Secondo Massimiliano Schiavon, vicepresidente Federalberghi nazionale e presidente Federalberghi Veneto, il quadro è positivo, ma “mostra un nuovo volto del turismo”. Gli italiani che sono partiti per le vacanze sono stati oltre 36 milioni, generando 41 miliardi di euro di spesa. La domanda internazionale, spiega Schiavon, “continua a crescere a ritmi elevati, trainata in particolare dai mercati di Germania, Francia, Usa, Svizzera e Canada”. Emergono però nuove esigenze per chi accoglie: “Da un lato, la destagionalizzazione più marcata in corrispondenza di maggiori flussi di clienti provenienti dall’estero. Dall’altro la necessità di sostenere le imprese, chiamate a gestire costi elevati per l’energia e difficoltà di reperimento del personale. Per il futuro servono politiche stabili, accesso al credito e investimenti in sostenibilità e innovazione. A ciò si affianca la necessità di favorire un miglioramento qualitativo delle strutture e di consolidare un modello culturale di riferimento capace di rafforzare l’identità e la competitività del sistema turistico”, conclude.

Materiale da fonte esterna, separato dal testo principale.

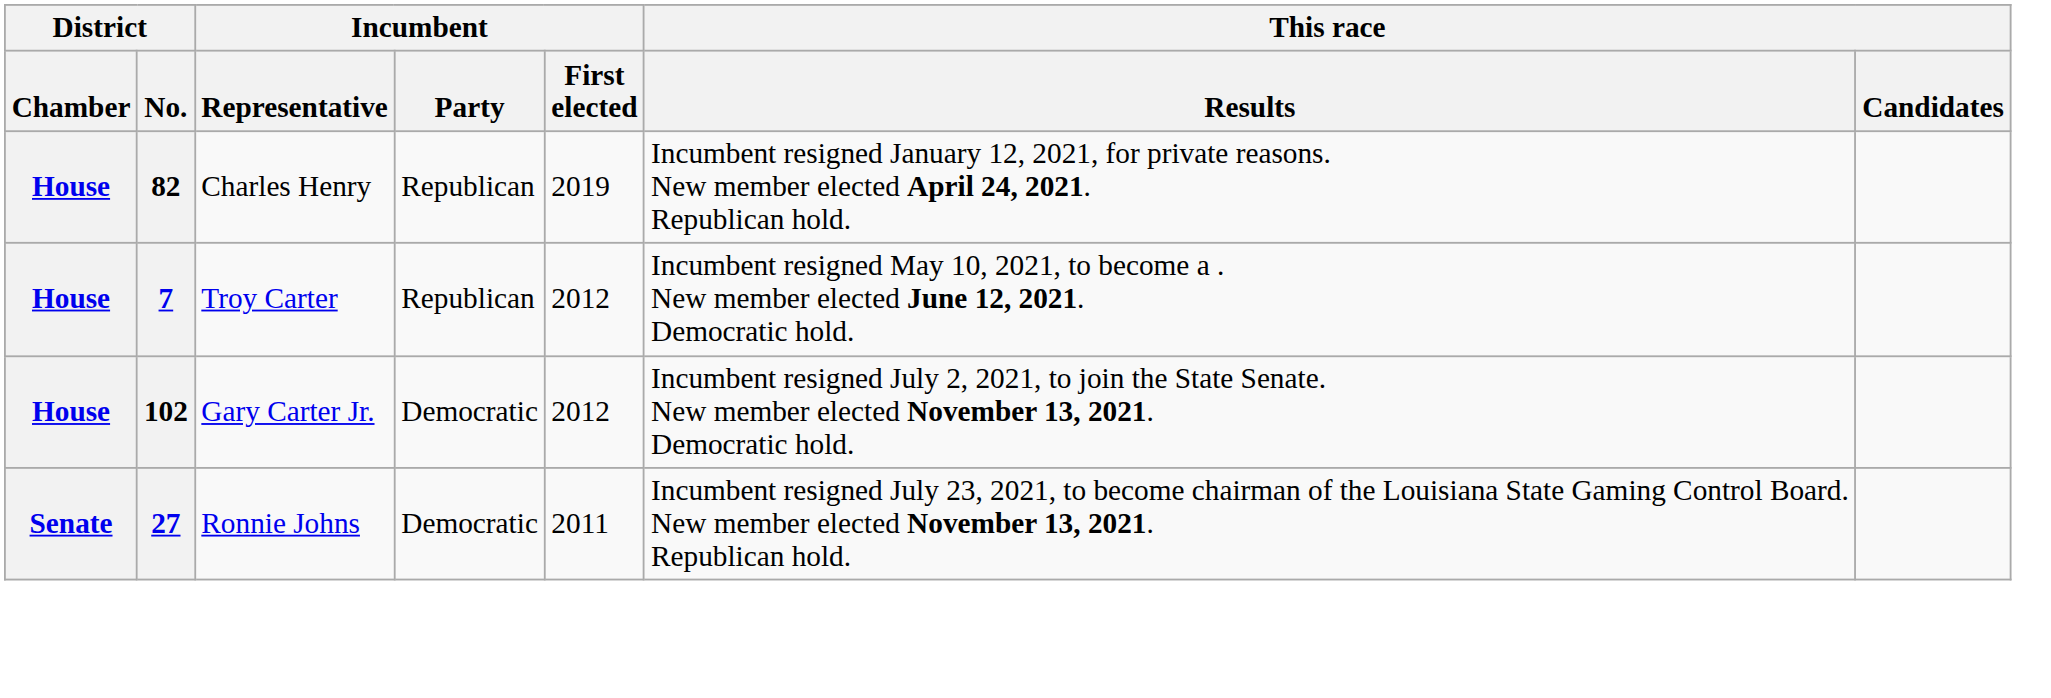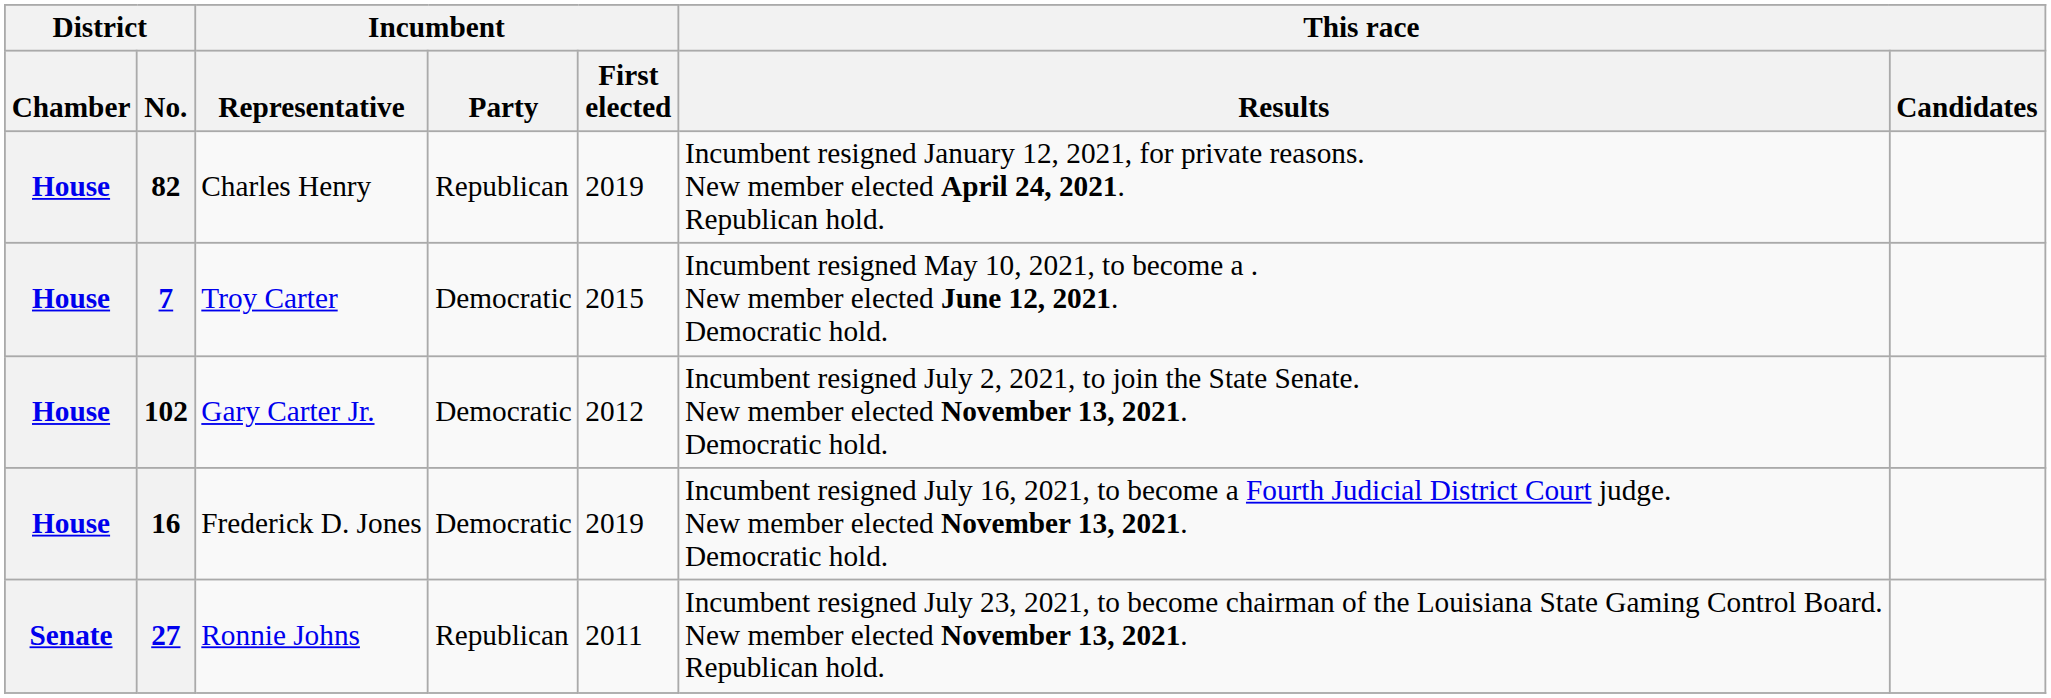7 | Incumbent / Party: Republican -> Democratic
7 | Incumbent / First elected: 2012 -> 2015
+ row: House | 16 | Frederick D. Jones | Democratic | 2019 | Incumbent resigned July 16, 2021, to become a Fourth Judicial District Court judge. New member elected November 13, 2021. Democratic hold.
27 | Incumbent / Party: Democratic -> Republican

Ripercorrendo i mesi “caldi” dell’estate, luglio sembra essere stato quello più critico per il turismo balneare. Il calo di presenze registrate negli stabilimenti, secondo i dati diffusi da Assobalneari, avrebbe sfiorato quasi il 25% rispetto all’anno precedente. Affollamento a singhiozzo, con spiagge piene solo nei fine settimana: questa la fotografia scattata più di frequente lungo la Penisola. Di segno opposto è però la fotografia scattata dall’Osservatorio di Federturismo. Secondo l’associazione gli italiani in vacanza nel mese di luglio sono stati oltre 16 milioni. Complice le temperature italiane, molte famiglie avrebbero infatti preferito anticipare le ferie e optare per vacanze più lunghe prima di agosto. Prezzi più contenuti, clima più favorevole e minor affollamento rendono ambito anche il mese di settembre, periodo sempre più ricercato, tanto che i tour operator stimano una crescita media dei ricavi del 5%.

“Nel secondo trimestre le presenze hanno superato i livelli del 2024 e ad agosto sono stati oltre 18 milioni gli italiani in viaggio, mentre dall’estero continuano ad arrivare flussi in crescita. È un risultato che dimostra l’attrattività del nostro Paese e la capacità delle imprese di rispondere a nuove esigenze di mercato”, commenta la presidente di Federturismo, Marina Lalli, evidenziando come la sfida vera sia “trasformare questo slancio in sviluppo strutturale, con investimenti in infrastrutture, formazione e innovazione per destagionalizzare l’offerta”.

Uno slancio che si ritrova nel turismo all’aria aperta: dal 2019 – stima l’Osservatorio di Human Company – il numero delle presenze complessive è cresciuto di oltre il 13%, raggiungendo circa 37 milioni di turisti l’anno mentre cresce anche l’interesse verso un turismo “lento” e sostenibile. “Chi alloggia nelle nostre strutture vuole vivere esperienze diverse e tornare a casa arricchito. La nostra sfida è quella di offrire servizi polivalenti, dove l’ambiente è sempre protagonista”, spiega Alberto Granzotto, presidente di Faita, l’associazione che rappresenta campeggi e villaggi turistici. Anche quest’anno, “abbiamo avuto un posizionamento positivo, con alcune differenze. I campeggi in alta quota hanno avuto la crescita più importante, quasi del 5%. Il comparto “mare” (il principale) aumenta del 3%, mentre flette di un punto il ‘lago’”.

Secondo Granzotto, si sta diffondendo una nuova “filosofia” di vacanza nata soprattutto con i turisti dal nord Europa per poi trascinare, dopo la pandemia, anche gli italiani. “Negli ultimi dieci anni abbiamo lavorato molto in termini di qualità delle strutture, servizi ed esperienze da offrire agli ospiti, coinvolgendo le nuove generazioni e in particolare le famiglie”. Infine, per quanto riguarda il dilemma mare o montagna, guardando al tasso medio di occupazione delle camere analizzato da Confindustria Alberghi, le località di mare, ancora una volta, si confermano le più performanti, seppur stabili. Nonostante l’allarme lanciato a luglio, è ancora “stessa spiaggia, stesso mare”.